(Given data)

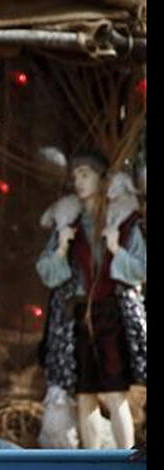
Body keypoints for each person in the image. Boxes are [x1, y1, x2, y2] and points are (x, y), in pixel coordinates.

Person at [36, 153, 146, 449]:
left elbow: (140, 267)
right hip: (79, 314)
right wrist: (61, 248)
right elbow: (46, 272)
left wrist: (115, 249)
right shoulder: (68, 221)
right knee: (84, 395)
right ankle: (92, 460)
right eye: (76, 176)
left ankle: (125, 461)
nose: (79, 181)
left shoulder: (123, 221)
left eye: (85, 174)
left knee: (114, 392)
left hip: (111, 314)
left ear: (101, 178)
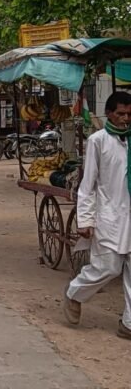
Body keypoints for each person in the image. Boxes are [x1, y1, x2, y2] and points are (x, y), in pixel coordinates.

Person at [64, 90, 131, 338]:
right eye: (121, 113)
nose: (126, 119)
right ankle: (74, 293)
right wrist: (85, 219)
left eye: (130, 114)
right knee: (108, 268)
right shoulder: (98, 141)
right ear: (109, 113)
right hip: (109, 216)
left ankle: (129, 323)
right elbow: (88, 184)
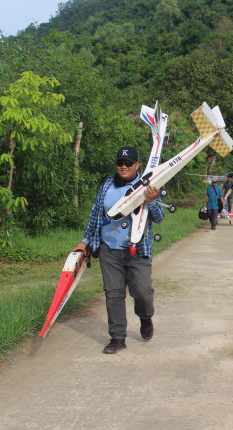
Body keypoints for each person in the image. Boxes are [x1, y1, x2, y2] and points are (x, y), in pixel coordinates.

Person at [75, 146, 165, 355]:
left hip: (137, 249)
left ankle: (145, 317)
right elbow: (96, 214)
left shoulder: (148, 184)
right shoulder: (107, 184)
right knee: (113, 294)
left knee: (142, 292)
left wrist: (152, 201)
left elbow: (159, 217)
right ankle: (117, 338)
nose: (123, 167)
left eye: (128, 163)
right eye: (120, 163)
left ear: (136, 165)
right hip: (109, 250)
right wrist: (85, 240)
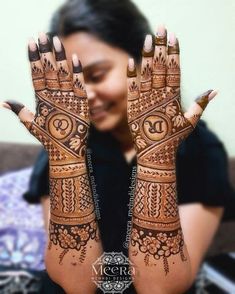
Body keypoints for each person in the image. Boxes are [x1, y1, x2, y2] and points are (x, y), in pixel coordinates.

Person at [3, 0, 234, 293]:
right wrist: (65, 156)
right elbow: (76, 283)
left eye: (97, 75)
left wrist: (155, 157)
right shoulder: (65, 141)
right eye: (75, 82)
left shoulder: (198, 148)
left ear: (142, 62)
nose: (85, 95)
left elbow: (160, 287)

(End Given data)
(Given data)

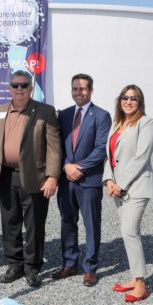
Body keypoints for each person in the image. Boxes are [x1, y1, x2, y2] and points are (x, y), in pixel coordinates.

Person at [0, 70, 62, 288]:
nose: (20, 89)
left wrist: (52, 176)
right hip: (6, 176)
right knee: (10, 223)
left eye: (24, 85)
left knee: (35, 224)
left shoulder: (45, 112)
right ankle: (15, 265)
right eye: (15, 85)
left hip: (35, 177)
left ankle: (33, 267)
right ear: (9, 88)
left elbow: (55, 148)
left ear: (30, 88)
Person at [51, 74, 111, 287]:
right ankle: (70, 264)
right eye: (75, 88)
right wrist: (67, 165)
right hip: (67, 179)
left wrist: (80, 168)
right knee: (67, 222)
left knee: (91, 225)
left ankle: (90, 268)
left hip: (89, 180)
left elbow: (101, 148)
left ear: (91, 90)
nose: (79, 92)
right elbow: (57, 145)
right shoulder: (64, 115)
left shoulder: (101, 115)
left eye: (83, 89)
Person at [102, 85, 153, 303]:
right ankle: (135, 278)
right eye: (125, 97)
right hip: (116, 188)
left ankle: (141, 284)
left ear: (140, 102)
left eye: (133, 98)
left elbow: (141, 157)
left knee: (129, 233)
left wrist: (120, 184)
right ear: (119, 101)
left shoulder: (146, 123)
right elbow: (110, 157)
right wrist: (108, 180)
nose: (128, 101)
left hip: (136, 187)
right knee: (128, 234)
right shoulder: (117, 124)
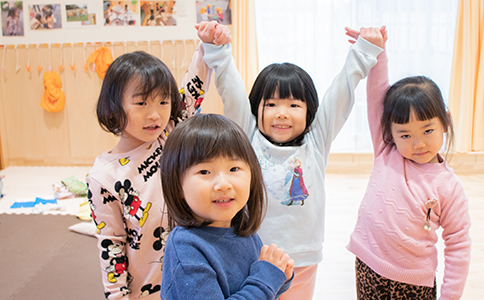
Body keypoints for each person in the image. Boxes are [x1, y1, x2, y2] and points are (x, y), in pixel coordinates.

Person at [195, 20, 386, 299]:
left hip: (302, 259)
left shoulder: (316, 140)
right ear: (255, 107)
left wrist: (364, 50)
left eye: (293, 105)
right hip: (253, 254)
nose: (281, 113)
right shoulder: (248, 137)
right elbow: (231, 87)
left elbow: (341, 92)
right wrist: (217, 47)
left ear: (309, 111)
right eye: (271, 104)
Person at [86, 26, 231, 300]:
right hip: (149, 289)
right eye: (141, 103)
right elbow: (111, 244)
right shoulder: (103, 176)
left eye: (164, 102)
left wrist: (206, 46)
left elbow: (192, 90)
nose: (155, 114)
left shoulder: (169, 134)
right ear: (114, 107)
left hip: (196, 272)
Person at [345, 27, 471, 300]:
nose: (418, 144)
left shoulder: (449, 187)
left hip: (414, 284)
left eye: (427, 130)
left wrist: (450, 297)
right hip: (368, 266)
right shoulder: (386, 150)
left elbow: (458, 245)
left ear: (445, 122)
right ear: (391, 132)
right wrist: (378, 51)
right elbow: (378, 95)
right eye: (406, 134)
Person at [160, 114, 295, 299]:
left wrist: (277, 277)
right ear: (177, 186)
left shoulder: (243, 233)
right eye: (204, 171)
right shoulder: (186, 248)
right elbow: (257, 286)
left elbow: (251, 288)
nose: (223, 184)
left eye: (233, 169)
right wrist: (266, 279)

(End Given data)
(Given data)

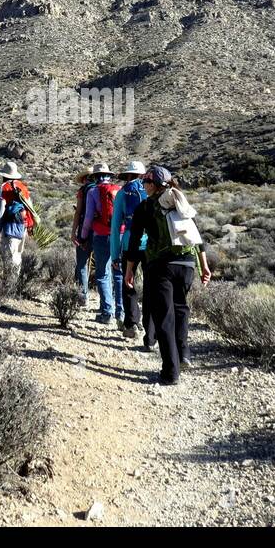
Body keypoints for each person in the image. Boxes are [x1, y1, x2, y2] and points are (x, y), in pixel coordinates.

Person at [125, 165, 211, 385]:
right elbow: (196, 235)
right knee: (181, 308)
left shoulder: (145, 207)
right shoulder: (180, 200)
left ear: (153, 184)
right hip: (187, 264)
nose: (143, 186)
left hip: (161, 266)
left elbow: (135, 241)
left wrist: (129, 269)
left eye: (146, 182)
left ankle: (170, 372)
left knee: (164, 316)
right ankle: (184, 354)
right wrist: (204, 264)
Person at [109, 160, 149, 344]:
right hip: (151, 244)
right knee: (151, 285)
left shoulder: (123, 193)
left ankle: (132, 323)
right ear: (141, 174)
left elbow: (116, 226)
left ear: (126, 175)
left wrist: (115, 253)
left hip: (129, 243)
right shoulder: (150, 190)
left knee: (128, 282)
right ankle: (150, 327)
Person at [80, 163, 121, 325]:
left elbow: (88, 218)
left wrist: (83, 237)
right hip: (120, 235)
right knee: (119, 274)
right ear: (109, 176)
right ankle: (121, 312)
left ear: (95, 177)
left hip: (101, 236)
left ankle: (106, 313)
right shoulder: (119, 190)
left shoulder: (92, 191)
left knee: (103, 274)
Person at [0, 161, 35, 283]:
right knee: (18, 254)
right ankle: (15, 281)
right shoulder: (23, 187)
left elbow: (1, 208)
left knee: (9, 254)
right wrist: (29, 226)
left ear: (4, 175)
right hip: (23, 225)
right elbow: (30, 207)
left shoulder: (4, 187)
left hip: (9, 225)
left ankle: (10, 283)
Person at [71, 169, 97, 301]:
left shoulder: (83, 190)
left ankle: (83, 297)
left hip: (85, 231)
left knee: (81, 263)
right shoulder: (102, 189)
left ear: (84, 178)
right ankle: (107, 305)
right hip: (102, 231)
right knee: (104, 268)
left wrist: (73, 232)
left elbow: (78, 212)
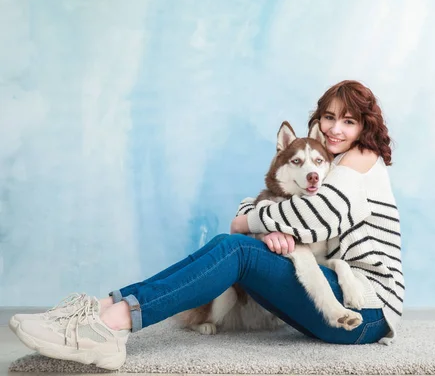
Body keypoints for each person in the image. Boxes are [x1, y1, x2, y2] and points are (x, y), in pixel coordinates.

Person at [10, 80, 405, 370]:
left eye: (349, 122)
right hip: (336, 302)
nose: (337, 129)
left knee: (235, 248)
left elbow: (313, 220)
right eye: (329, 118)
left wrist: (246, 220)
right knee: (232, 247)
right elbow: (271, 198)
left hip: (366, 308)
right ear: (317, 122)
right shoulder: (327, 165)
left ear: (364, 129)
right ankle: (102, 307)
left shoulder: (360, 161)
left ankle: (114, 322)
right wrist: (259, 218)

(End Given data)

> What to do
Write out, word for word, the stretch of entries that begins at the line with "left shoulder: (123, 221)" and ends at the line with "left elbow: (160, 287)". Pictures do not belong in it.

> Solution
left shoulder: (123, 221)
left eye: (85, 174)
left knee: (114, 392)
left hip: (111, 314)
left ear: (101, 178)
Body keypoints for each person in the image. Boxes are [x1, y1, x2, y2] and points are (x, y), in pixel coordinates.

Person at [64, 90, 131, 338]:
right eye: (121, 113)
nose: (126, 119)
right ankle: (74, 293)
right wrist: (85, 219)
left eye: (130, 114)
right knee: (108, 268)
right shoulder: (98, 141)
right ear: (109, 113)
right hip: (109, 216)
left ankle: (129, 323)
right elbow: (88, 184)
Body keypoints for each person in the image. Boxes are [x1, y1, x2, y2] and points are (x, y), in pixel coordinates.

Person at [75, 146, 165, 355]:
left hip: (137, 249)
left ankle: (145, 317)
right elbow: (96, 214)
left shoulder: (148, 184)
right shoulder: (107, 184)
right knee: (113, 294)
left knee: (142, 292)
left wrist: (152, 201)
left elbow: (159, 217)
right ankle: (117, 338)
nose: (123, 167)
left eye: (128, 163)
right eye: (120, 163)
left ear: (136, 165)
right hip: (109, 250)
right wrist: (85, 240)
Body keypoints for each person in the image. Boxes are [x1, y1, x2, y2] and points are (x, y), in pixel coordinates.

Person at [3, 0, 234, 293]:
right wrist: (65, 156)
right elbow: (76, 283)
left eye: (97, 75)
left wrist: (155, 157)
right shoulder: (65, 141)
right eye: (75, 82)
left shoulder: (198, 148)
left ear: (142, 62)
nose: (85, 95)
left elbow: (160, 287)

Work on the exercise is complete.